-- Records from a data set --
________________

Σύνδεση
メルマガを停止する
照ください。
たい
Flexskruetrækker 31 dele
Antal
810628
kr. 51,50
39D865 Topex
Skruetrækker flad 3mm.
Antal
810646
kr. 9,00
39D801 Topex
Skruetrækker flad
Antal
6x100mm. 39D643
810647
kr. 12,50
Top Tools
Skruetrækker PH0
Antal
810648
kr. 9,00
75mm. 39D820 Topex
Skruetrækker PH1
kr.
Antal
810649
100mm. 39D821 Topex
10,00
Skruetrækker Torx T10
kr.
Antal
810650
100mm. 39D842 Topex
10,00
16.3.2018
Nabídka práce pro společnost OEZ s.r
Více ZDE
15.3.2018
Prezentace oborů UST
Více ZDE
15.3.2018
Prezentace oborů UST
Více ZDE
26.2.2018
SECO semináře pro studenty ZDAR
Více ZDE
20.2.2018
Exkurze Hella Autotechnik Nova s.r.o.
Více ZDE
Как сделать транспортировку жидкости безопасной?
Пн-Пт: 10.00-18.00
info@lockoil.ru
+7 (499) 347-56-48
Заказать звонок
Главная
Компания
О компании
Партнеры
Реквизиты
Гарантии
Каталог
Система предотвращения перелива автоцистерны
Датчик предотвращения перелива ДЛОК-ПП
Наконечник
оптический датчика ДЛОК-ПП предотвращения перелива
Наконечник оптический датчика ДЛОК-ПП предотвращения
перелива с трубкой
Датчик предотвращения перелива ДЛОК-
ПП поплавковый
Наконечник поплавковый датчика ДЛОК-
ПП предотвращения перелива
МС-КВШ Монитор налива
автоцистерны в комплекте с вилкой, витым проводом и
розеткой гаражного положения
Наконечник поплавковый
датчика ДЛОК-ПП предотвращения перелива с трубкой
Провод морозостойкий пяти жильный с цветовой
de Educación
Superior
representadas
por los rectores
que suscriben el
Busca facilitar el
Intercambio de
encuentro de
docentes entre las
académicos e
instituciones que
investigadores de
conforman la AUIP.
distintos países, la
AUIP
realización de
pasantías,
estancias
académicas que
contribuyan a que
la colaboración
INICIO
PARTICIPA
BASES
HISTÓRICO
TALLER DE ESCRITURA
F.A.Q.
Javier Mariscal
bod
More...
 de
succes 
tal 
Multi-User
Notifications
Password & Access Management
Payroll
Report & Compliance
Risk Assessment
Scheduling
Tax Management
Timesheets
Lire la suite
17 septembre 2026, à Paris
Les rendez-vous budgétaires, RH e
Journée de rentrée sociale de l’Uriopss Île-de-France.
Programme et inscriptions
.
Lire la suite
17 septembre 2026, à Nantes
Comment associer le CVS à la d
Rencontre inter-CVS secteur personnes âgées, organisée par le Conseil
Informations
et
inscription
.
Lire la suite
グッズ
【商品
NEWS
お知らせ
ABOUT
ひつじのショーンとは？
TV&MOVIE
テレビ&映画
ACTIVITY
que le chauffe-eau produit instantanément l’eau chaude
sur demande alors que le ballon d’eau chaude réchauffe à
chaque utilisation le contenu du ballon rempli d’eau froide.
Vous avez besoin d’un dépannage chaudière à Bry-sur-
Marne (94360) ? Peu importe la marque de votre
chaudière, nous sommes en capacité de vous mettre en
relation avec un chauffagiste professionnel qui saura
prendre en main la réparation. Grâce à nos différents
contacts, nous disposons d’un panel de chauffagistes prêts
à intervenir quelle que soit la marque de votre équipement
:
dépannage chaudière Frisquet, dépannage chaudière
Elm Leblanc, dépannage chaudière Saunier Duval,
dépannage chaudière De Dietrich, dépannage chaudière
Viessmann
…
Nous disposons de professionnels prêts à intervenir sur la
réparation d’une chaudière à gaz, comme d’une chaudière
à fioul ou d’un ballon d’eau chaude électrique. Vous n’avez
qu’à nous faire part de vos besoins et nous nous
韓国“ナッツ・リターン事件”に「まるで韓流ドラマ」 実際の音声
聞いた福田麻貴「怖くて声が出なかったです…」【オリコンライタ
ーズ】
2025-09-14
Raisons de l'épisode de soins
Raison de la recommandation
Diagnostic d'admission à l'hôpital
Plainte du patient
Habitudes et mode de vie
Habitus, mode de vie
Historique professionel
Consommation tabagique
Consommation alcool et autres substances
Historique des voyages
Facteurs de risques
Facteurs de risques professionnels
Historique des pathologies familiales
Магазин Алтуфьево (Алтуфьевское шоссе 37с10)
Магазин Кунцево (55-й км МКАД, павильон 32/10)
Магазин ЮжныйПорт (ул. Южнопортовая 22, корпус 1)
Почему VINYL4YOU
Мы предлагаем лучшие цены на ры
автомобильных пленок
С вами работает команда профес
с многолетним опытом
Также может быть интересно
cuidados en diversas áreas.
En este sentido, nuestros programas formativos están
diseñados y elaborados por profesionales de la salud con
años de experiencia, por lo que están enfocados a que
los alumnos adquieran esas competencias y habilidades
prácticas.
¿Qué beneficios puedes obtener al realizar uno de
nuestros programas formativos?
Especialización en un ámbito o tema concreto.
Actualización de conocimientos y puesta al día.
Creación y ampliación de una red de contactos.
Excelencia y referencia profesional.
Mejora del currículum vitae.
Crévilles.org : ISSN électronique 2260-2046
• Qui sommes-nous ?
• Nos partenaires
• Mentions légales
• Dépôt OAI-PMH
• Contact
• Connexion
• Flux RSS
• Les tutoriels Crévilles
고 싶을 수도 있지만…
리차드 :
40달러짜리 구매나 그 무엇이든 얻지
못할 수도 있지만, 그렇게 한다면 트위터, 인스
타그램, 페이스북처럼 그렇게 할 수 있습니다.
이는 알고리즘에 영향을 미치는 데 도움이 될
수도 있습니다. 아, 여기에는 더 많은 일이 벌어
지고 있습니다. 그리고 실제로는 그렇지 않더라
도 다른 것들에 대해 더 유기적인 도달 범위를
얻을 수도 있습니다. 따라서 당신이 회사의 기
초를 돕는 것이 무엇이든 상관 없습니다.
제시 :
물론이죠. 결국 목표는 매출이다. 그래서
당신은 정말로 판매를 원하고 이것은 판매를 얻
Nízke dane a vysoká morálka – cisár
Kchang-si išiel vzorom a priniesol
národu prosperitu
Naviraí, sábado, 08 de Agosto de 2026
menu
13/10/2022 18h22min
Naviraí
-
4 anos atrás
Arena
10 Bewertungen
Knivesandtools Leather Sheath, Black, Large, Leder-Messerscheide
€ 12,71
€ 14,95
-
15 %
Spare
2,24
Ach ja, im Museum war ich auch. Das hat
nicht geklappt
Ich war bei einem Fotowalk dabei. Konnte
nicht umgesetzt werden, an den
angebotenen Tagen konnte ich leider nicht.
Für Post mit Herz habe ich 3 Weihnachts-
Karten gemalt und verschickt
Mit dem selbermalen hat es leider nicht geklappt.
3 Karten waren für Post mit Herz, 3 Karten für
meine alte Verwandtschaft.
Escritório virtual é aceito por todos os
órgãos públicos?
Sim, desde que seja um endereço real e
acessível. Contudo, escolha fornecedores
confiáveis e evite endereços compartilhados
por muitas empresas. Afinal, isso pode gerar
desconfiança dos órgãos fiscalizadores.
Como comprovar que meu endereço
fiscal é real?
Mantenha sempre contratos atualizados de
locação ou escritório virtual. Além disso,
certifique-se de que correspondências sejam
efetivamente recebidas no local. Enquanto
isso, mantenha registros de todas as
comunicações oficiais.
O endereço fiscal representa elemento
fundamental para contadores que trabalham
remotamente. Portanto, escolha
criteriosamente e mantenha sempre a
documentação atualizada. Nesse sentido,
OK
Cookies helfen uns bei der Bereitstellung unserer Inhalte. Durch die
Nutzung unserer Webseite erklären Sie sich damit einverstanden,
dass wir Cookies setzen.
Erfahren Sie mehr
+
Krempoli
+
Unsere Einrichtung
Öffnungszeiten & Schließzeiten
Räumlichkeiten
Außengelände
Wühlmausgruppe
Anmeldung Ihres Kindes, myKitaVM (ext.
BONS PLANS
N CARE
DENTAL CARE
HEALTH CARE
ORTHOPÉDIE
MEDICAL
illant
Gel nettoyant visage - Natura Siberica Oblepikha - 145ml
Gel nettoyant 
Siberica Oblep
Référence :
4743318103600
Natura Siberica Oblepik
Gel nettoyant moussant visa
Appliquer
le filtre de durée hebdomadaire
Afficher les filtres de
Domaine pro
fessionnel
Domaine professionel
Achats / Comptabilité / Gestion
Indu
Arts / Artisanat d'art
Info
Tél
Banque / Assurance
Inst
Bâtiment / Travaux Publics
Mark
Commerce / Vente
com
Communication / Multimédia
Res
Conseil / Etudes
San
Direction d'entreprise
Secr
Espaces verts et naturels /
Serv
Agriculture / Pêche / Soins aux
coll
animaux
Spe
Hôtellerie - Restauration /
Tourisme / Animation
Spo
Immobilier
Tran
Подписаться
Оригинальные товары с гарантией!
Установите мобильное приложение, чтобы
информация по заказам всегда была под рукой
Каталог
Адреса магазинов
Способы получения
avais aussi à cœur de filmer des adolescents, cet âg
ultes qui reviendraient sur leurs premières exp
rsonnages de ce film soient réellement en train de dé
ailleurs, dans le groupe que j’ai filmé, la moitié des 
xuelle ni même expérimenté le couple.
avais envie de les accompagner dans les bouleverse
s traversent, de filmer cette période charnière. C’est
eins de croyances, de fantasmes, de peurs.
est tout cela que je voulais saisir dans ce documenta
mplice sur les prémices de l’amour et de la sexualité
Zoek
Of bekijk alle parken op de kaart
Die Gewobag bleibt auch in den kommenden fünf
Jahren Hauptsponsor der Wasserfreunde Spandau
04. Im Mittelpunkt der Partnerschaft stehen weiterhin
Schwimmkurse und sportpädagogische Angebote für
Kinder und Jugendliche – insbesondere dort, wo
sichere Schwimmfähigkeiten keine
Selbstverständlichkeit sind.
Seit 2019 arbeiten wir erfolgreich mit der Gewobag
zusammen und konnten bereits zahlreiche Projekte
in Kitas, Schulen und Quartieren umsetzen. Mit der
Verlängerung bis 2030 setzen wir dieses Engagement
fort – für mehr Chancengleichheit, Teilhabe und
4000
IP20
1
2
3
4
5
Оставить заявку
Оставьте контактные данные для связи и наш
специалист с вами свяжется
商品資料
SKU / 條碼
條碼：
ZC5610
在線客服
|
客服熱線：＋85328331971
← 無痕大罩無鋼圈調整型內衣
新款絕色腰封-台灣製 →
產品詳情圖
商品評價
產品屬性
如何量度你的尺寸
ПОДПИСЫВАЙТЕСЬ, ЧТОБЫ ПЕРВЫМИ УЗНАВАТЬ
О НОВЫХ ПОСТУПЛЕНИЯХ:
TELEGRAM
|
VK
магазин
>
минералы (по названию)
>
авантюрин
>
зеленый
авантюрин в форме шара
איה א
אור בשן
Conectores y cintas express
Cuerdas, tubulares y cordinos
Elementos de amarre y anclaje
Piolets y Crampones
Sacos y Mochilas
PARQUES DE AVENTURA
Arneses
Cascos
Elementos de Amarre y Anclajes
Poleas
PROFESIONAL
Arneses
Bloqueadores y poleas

________________

Please copy the records word for word, from the first line through the line holding "Tax Management", including that line.

-- Exercise result --
Σύνδεση
メルマガを停止する
照ください。
たい
Flexskruetrækker 31 dele
Antal
810628
kr. 51,50
39D865 Topex
Skruetrækker flad 3mm.
Antal
810646
kr. 9,00
39D801 Topex
Skruetrækker flad
Antal
6x100mm. 39D643
810647
kr. 12,50
Top Tools
Skruetrækker PH0
Antal
810648
kr. 9,00
75mm. 39D820 Topex
Skruetrækker PH1
kr.
Antal
810649
100mm. 39D821 Topex
10,00
Skruetrækker Torx T10
kr.
Antal
810650
100mm. 39D842 Topex
10,00
16.3.2018
Nabídka práce pro společnost OEZ s.r
Více ZDE
15.3.2018
Prezentace oborů UST
Více ZDE
15.3.2018
Prezentace oborů UST
Více ZDE
26.2.2018
SECO semináře pro studenty ZDAR
Více ZDE
20.2.2018
Exkurze Hella Autotechnik Nova s.r.o.
Více ZDE
Как сделать транспортировку жидкости безопасной?
Пн-Пт: 10.00-18.00
info@lockoil.ru
+7 (499) 347-56-48
Заказать звонок
Главная
Компания
О компании
Партнеры
Реквизиты
Гарантии
Каталог
Система предотвращения перелива автоцистерны
Датчик предотвращения перелива ДЛОК-ПП
Наконечник
оптический датчика ДЛОК-ПП предотвращения перелива
Наконечник оптический датчика ДЛОК-ПП предотвращения
перелива с трубкой
Датчик предотвращения перелива ДЛОК-
ПП поплавковый
Наконечник поплавковый датчика ДЛОК-
ПП предотвращения перелива
МС-КВШ Монитор налива
автоцистерны в комплекте с вилкой, витым проводом и
розеткой гаражного положения
Наконечник поплавковый
датчика ДЛОК-ПП предотвращения перелива с трубкой
Провод морозостойкий пяти жильный с цветовой
de Educación
Superior
representadas
por los rectores
que suscriben el
Busca facilitar el
Intercambio de
encuentro de
docentes entre las
académicos e
instituciones que
investigadores de
conforman la AUIP.
distintos países, la
AUIP
realización de
pasantías,
estancias
académicas que
contribuyan a que
la colaboración
INICIO
PARTICIPA
BASES
HISTÓRICO
TALLER DE ESCRITURA
F.A.Q.
Javier Mariscal
bod
More...
 de
succes 
tal 
Multi-User
Notifications
Password & Access Management
Payroll
Report & Compliance
Risk Assessment
Scheduling
Tax Management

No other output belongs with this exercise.